The high-profile chairman of Mahanagar Telephone Nigam Limited (MTNL) once agreed with this writer that the call rates were far too high. He was willing to consider a ten-minute pulse per call made to an Internet Service Provider. Nearly a year later, nothing has happened. Until dish antennas or cable operators provide a cheaper alternative, Indian phone companies think nothing of handing out free telephones and shoddy service at exorbitant rates. The telecom regulator looks on.

Finally, there is Finance Minister Yashwant Sinha. No, he has not announced any freebies. In fact, he has triumphantly pushed his Budget through Parliament without rolling back subsidies. Sinha's problem is his obsession with stock market movements as an endorsement of his ministry's actions. And his rush to placate foreign institutional investors (FIIs) at the first sign that their tax holidays were being investigated by the Income Tax authorities for fear of a fall in stock prices.

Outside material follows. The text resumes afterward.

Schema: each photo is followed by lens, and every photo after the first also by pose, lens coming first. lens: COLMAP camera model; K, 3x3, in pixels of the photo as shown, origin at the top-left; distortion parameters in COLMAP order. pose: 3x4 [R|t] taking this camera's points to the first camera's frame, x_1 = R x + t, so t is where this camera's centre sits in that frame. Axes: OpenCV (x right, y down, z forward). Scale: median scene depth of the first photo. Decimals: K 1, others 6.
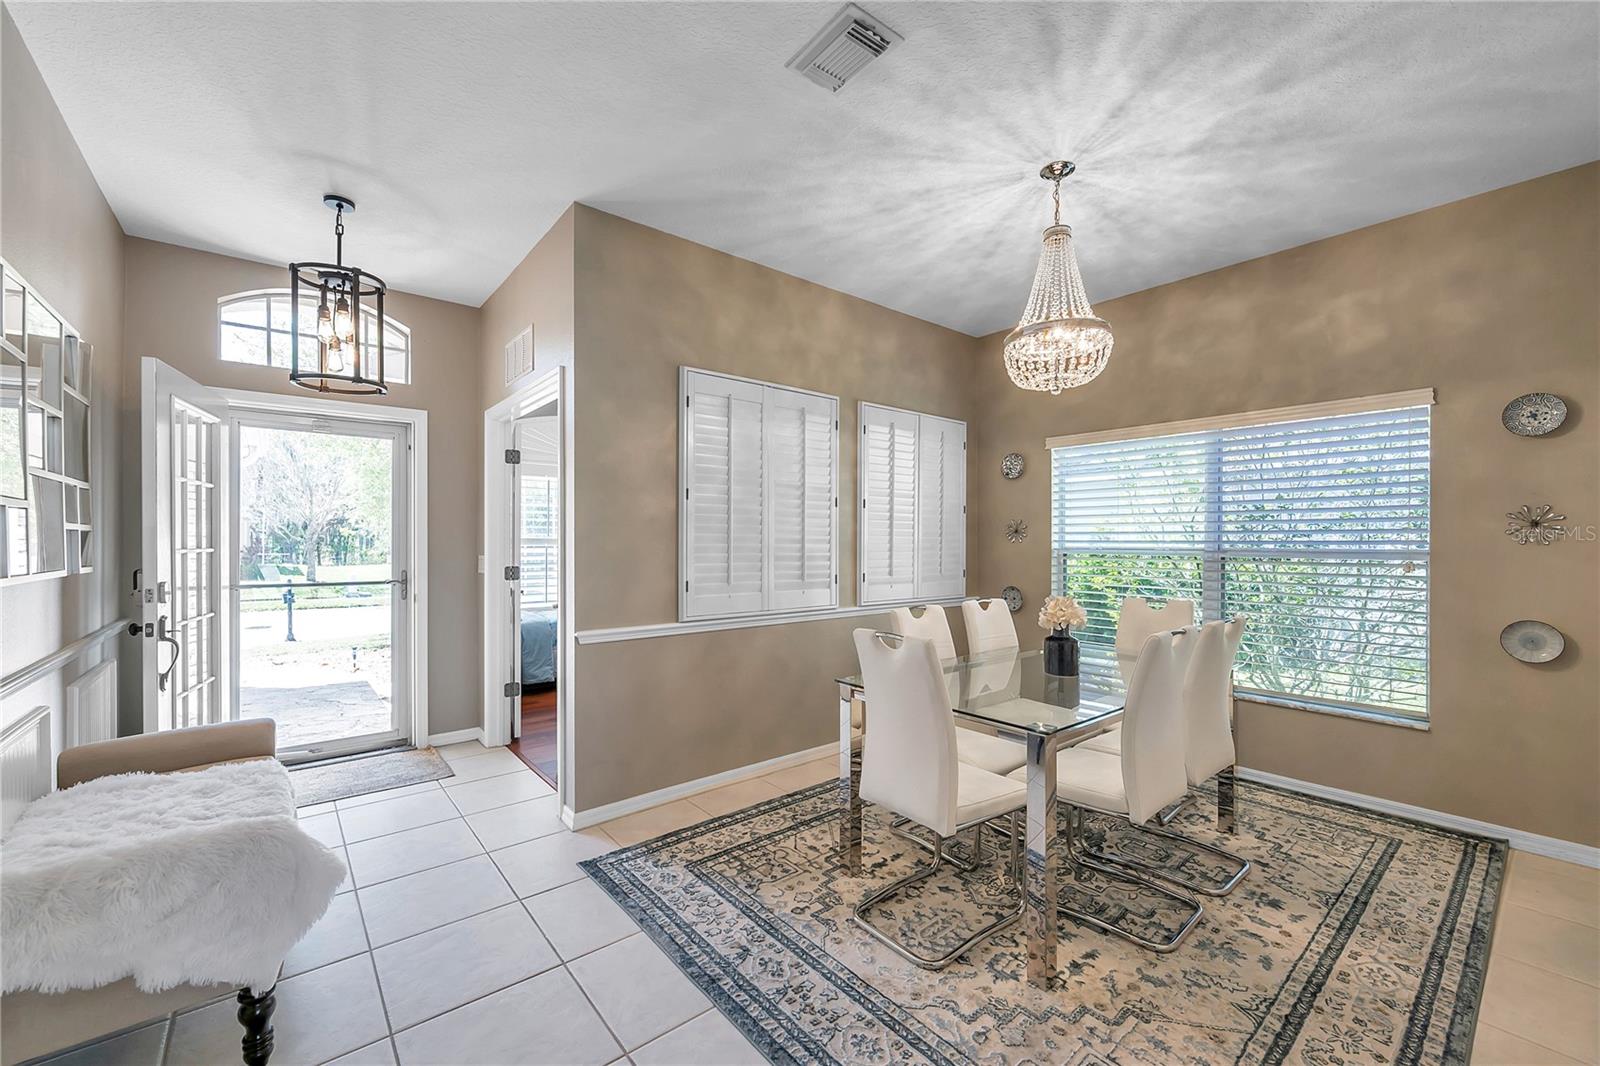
lens RADIAL K [[636.1, 0, 802.2], [0, 636.1, 542.0], [0, 0, 1]] dist [-0.001907, 0.000600]
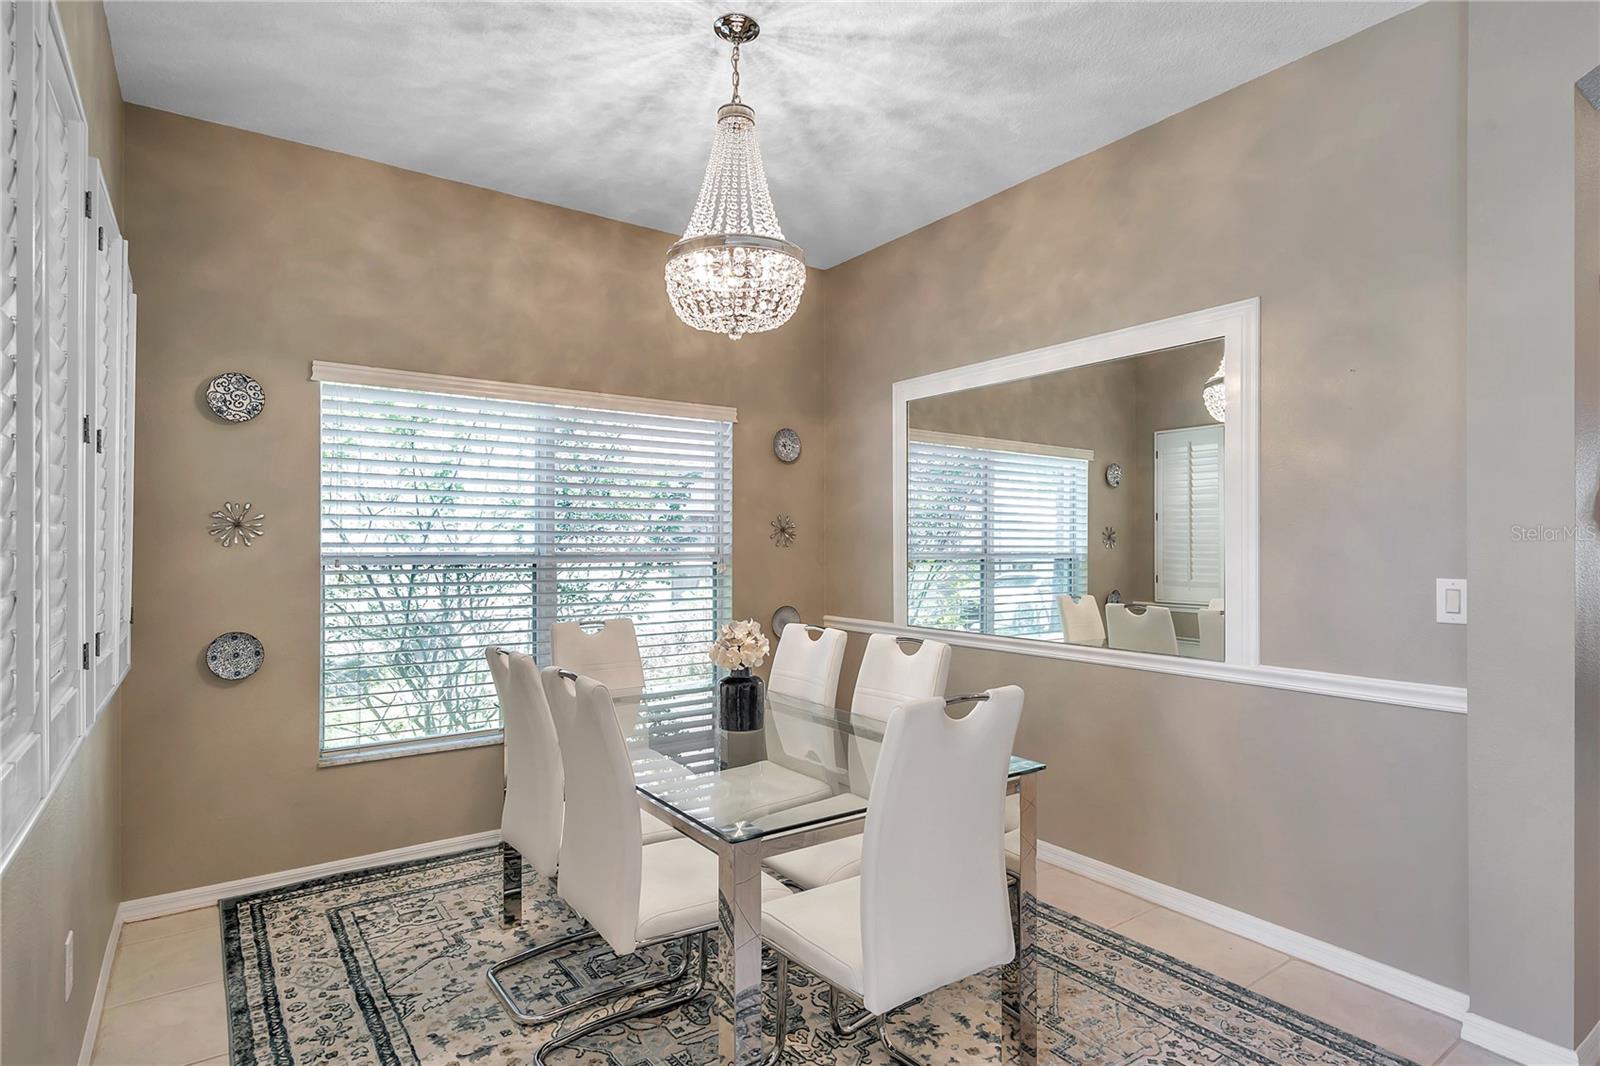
lens RADIAL K [[834.0, 0, 806.7], [0, 834.0, 541.7], [0, 0, 1]] dist [-0.000383, 0.000092]
pose [[0.071748, 0.000972, 0.997422, -0.528009], [0.000479, 0.999999, -0.001009, -0.003961], [-0.997423, 0.000550, 0.071747, 0.848533]]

Well, Mr Sinha, it was only to be expected. Like Caesar's wife, he should have been careful before jumping to make public statements blocking investigations against FIIs. Last week, Mr Sinha addressed a press conference to clarify that he was not going soft on FIIs at the behest of his daughter-in-law who heads Oppenheimer. And that her organisation had not benefited from the relationship.

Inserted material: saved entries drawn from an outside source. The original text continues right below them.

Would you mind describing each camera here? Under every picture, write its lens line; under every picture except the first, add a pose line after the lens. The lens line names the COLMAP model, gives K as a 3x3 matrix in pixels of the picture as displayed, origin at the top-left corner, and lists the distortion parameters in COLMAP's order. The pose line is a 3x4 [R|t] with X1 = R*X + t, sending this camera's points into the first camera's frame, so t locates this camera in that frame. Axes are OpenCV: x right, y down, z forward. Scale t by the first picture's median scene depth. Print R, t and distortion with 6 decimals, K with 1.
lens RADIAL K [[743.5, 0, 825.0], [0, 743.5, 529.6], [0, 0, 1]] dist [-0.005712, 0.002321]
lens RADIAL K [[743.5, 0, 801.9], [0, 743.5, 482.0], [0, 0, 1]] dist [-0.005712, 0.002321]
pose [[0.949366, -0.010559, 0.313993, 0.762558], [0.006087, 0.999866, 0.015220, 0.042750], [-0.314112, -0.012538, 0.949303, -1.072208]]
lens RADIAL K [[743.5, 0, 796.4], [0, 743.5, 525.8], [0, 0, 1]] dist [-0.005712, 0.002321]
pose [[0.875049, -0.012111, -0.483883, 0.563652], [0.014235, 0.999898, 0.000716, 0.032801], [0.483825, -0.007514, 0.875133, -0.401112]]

Mr Sinha alleged that his detractors were trying to get him out of the Finance Ministry by planting fake stories to influence the Prime Minister. The capital press also reports that Mr Sinha was being threatened by the charges made by Bharatiya Janata Party (BJP) MP, Kirit Somiaya. If only Mr Sinha would worry a little about investors and hold press conferences to announce that he plans to make the stock markets safer for them. If he did, nobody would trouble him. India needs at least a handful of ministers who will think of India's economic interests rather than their own petty politicking, their pipe dreams and their appeasement of vote banks.